Updated on 2025-07-31 GMT+08:00

MemArtsCC Basic Principles

MemArtsCC is a distributed lightweight caching system deployed on the compute side in the storage-compute decoupled architecture. It prefetches data from remote object storage to accelerate caching and computing jobs.

MemArtsCC shards objects on remote OBS and creates indexes, greatly improving the performance of reading cached data. ZooKeeper enables lightweight service discovery and provides ultra-high availability. The lifecycle management of sharded data is based on the LRU algorithm.

For more details about MemArtsCC, see Using MemArtsCC.

Main Features of MemArtsCC

  • The decentralized architecture enables all instances to provide same service capabilities.
  • The lightweight design ensures ultra-low resource usage.
  • MemArtsCC is decoupled from applications and therefore is transparent to them and can be used without adaptation.
  • MemArtsCC ensures high availability in case of node failures.

MemArtsCC Structure

There are CCSideCar and CCWorker roles of MemArtsCC instances.

In a storage-compute decoupled architecture, data of computing and analytics applications such as Spark and Hive is stored in OBS. In a MemArtsCC cluster, a service instance is called a worker. Workers cache some or all of the object data in OBS to local persistent storage (SSD/HDD). When an application reads an object through the MemArtsCC SDK, the application reads sharded data from a specific worker based on the shard index. If the cache is hit, the worker returns the shards. If the cache is not hit, the application directly reads data from OBS. The worker asynchronously loads the shards that are not hit to local storage for subsequent use.

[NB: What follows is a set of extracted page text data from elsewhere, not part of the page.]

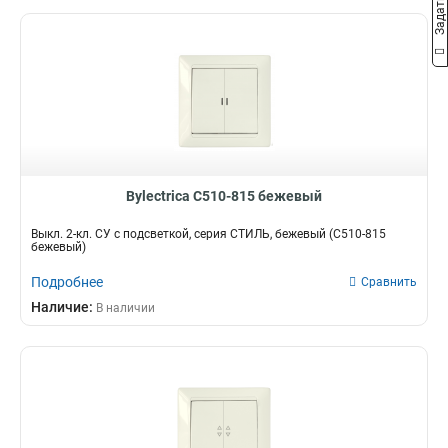
Bylectrica С510-815 бежевый
Выкл. 2-кл. СУ с подсветкой, серия СТИЛЬ, бежевый (С510-815
бежевый)
Подробнее
Сравнить
Наличие:
В наличии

Figure 1 MemArtsCC Structure
Table 1 MemArtsCC architecture

Name

Description

MemArtsCC SDK

An SDK used by OBSA (a Hadoop client plug-in) to access OBS server objects.

CCSideCar

The management plane service. It monitors MemArtsCC, collects data, delivers configurations, and starts and stops the service.

CCWorker

The data plane service. It reads, writes, stores, and deletes data cached by MemArtsCC.